Но эти слова оказались излишними. Никлас уже стоял, запрокинув голову, среди миниатюрных детских парт, прикрепленных к стене скотчем рисунков учеников младшей группы, ламинированных карт Европы и США, литографии с изображением Пресвятого Сердца Иисусова  и аспидных досок и, запрокинув голову, смотрел на картину. Казалось, он был не в силах пошевелиться и только часто и неглубоко дышал, глядя на единственное доказательство того, что его отец был прав. Она была перед ним – картина, написанная в тот летний день на побережье Клэра, когда сам Никлас едва не утонул, а отец вытащил его из воды. На картине сошлись в яростной схватке небывалые цвета: неистовый желтый, невероятный зеленый и сказочный голубой, которые должны были казаться школьникам сырьем для сотворения мира; здесь были Эзоп и братья Гримм, был Адам, было море и легендарный Кухулин . Никлас смотрел долго, он даже облокотился на одну из парт. Мьюрис стоял позади него и молчал – ему вдруг вспомнилось стихотворение, которое Маргарет послала вместо него на конкурс. Думая о том, что́ сделала для него жена, Мьюрис испытал один из тех внезапных приступов чувствительности, которым он был обязан своей репутацией человека мягкого и сентиментального. Его глаза наполнились слезами, губы запрыгали, и он постарался сжимать их как можно плотнее, чтобы дрожание подбородка не выдало его чувств.

Прошел целый век. В классе стало темнее, потом очень быстро посветлело, а затем снова стало темно, словно кто-то включил время на ускоренную перемотку, и только двое мужчин продолжали неподвижно стоять перед картиной и ждать. За окнами неслись по небу облака.

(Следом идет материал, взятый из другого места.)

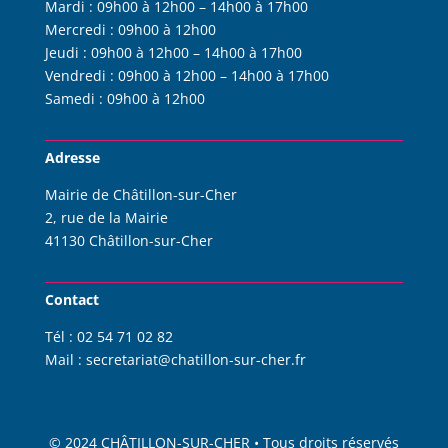
Mardi :
09h00 à 12h00 – 14h00 à 17h00
Mercredi :
09h00 à 12h00
Jeudi :
09h00 à 12h00 – 14h00 à 17h00
Vendredi :
09h00 à 12h00 – 14h00 à 17h00
Samedi :
09h00 à 12h00
Adresse
Mairie de Châtillon-sur-Cher
2, rue de la Mairie
41130 Châtillon-sur-Cher
Contact
Tél :
02 54 71 02 82
Mail :
s
ecretariat@chatillon-sur-cher.fr
© 2024 CHÂTILLON
-SUR-CHER • Tous droits réservés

Начиная свое путешествие на другой конец страны, Никлас ставил перед собой очень простую цель: разыскать картину, заплатить директору столько, сколько он попросит, и привезти ее обратно в Дублин, но сейчас его решимость почему-то ослабела. Ему не хотелось трогать картину. Она выглядела удивительно уместно на стене школьного класса, обрамленная двумя высокими окнами, в которые виднелось море. Как быть, Никлас не знал и даже почувствовал некоторое облегчение, когда Мьюрис первым нарушил молчание:

– Разумеется, вы можете забрать картину, но… Признаюсь честно, мне будет ее очень недоставать.

– Нет.

– Я говорю совершенно серьезно.

– Я не о том. Мне кажется, не стоит забирать ее отсюда.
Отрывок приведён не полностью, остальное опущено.